The Texas Equal Rights Amendment was distinct from the federal ERA. The state amendment was first introduced in the Legislature more than a decade before Congress passed the federal ERA in 1972. The state effort was the work of the Texas Federation of Business and Professional Women’s Clubs and its past president, Hermine Tobolowsky, who is called “the mother of the Texas ERA.” Tobolowsky, a Dallas attorney, lobbied lawmakers and famously challenged the Bar’s opposition to the amendment in a 1967 editorial in the Texas Bar Journal.

The same year the state ERA was approved by voters, Texas lawmakers ratified the federal ERA. Passing the federal ERA later became one of Farenthold’s priorities when, as first chair of the National Women’s Political Caucus, she campaigned vigorously for its ratification. The measure ultimately failed to get support from the necessary 38 states by the ratification deadline to amend the U.S. Constitution.

Farenthold’s “evolution,” as she called it, on the state ERA said much about her political values. As a new lawmaker she was focused on economic rights for poor women, in line with her experience as a legal aid attorney in South Texas.

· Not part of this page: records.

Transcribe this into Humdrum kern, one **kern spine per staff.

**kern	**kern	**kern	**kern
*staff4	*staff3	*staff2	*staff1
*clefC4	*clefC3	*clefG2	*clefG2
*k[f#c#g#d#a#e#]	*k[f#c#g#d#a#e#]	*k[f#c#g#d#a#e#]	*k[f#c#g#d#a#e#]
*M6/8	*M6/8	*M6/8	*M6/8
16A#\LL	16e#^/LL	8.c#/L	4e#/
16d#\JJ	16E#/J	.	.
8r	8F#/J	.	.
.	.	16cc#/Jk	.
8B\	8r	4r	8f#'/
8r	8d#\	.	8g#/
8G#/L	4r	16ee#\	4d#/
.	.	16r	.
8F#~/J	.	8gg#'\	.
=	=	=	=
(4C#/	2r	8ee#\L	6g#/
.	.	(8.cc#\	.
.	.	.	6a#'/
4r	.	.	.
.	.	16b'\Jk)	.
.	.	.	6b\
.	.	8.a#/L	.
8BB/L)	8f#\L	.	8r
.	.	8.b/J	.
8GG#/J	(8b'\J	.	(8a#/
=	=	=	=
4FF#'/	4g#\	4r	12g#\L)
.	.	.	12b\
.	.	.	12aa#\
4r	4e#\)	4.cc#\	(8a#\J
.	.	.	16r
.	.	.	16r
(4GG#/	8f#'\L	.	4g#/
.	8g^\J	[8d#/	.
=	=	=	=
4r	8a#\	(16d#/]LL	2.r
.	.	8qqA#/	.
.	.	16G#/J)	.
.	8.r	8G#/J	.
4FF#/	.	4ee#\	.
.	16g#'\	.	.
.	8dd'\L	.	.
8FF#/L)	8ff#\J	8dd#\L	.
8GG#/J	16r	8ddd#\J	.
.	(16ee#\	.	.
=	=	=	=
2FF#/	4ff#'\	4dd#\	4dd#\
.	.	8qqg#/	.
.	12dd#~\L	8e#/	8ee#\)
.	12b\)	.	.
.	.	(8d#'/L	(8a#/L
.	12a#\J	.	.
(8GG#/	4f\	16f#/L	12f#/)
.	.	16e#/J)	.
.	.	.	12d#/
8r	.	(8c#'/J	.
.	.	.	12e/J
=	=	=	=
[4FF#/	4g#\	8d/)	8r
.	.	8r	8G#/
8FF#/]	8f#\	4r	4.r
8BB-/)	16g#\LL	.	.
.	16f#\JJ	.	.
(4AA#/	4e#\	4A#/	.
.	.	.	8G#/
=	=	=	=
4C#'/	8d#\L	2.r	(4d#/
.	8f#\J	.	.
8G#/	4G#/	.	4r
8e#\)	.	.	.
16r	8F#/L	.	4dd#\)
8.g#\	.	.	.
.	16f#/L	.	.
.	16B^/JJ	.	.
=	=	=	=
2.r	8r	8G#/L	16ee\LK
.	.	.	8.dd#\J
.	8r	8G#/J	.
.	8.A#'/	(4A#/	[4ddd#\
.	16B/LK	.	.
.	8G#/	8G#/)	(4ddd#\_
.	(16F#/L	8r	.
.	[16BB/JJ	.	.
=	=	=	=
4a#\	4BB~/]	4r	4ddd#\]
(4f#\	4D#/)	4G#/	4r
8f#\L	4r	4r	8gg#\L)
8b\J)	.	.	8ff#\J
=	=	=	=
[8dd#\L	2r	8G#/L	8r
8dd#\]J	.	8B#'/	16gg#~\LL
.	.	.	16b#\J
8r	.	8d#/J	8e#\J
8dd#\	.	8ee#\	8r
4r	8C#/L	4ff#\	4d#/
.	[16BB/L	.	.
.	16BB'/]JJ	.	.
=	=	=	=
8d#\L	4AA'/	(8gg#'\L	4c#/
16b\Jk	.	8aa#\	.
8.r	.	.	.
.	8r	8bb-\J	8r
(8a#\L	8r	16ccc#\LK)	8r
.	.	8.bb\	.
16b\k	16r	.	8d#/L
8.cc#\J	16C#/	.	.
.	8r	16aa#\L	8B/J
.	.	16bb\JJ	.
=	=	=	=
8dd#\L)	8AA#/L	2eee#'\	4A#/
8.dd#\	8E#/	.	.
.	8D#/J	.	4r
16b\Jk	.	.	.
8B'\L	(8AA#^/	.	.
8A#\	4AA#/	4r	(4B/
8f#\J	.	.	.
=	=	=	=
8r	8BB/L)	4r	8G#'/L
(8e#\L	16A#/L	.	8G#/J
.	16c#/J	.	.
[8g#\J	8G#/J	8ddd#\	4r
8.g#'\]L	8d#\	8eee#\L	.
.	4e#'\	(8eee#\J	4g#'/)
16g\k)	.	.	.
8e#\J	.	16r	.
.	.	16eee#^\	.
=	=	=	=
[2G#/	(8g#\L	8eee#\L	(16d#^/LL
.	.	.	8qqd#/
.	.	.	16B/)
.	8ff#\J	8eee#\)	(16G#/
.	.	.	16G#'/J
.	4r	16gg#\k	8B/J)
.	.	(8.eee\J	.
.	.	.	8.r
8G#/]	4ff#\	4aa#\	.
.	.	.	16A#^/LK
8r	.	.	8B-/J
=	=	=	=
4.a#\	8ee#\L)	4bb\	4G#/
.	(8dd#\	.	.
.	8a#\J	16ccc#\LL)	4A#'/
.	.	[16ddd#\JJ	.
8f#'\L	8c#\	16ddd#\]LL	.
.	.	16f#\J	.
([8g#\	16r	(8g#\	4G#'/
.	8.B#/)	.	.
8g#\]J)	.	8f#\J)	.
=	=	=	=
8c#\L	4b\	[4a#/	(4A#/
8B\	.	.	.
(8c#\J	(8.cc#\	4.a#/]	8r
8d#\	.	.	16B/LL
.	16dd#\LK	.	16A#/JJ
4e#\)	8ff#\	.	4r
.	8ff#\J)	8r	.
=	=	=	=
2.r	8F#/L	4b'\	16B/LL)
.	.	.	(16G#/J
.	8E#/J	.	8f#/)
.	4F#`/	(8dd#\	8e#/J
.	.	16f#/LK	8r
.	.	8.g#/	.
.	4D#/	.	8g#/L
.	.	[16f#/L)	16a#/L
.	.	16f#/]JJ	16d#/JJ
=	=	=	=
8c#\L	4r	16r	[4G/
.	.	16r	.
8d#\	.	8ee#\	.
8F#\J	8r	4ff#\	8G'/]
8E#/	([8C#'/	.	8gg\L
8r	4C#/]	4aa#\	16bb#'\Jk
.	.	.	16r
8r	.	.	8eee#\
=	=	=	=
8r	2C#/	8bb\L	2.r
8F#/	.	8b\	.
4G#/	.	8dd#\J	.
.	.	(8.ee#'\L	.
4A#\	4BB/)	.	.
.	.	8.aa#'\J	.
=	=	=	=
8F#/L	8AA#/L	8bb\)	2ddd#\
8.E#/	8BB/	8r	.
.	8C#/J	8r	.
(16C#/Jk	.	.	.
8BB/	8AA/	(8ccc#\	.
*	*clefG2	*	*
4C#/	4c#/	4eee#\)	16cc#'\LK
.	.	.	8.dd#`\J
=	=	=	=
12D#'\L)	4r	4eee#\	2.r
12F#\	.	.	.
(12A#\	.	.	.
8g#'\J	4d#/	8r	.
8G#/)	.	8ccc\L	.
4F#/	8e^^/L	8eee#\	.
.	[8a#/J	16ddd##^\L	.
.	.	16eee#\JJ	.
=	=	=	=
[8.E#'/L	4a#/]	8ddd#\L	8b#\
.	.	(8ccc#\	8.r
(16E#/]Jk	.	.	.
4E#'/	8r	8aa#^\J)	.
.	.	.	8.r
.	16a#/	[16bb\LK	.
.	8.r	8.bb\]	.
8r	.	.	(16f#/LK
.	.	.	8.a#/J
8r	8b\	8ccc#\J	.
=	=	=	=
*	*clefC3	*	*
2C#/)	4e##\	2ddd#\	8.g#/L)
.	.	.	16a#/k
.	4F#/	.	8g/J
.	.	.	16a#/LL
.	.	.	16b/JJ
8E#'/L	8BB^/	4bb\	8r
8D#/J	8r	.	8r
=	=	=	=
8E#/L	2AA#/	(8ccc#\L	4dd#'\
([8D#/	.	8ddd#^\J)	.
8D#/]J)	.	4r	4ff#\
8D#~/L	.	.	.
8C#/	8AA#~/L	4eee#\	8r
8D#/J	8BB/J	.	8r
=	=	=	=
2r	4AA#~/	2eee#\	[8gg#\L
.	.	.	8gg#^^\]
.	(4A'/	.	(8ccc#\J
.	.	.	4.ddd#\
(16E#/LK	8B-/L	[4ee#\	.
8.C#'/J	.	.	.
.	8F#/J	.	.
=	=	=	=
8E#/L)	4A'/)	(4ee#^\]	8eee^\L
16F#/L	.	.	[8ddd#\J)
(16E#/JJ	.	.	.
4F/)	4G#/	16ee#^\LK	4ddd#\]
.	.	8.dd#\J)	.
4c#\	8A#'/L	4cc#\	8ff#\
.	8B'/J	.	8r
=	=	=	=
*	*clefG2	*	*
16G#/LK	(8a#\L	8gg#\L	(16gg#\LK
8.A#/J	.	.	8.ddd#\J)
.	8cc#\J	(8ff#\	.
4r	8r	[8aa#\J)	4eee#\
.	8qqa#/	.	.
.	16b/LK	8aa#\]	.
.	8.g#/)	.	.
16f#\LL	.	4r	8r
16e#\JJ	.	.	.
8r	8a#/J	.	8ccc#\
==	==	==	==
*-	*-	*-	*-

An article in the Dallas News on Jan. 15, 1969 about Farenthold and Jordan, the only women in the Legislature at time, noted that womens rights were “low on the list of priority legislation for both women.” Based on her support for the state and federal ERAs, however, when Farenthold ran for governor in 1972 she had become a symbol of womens rights, and the media had deemed her a “womens libber.”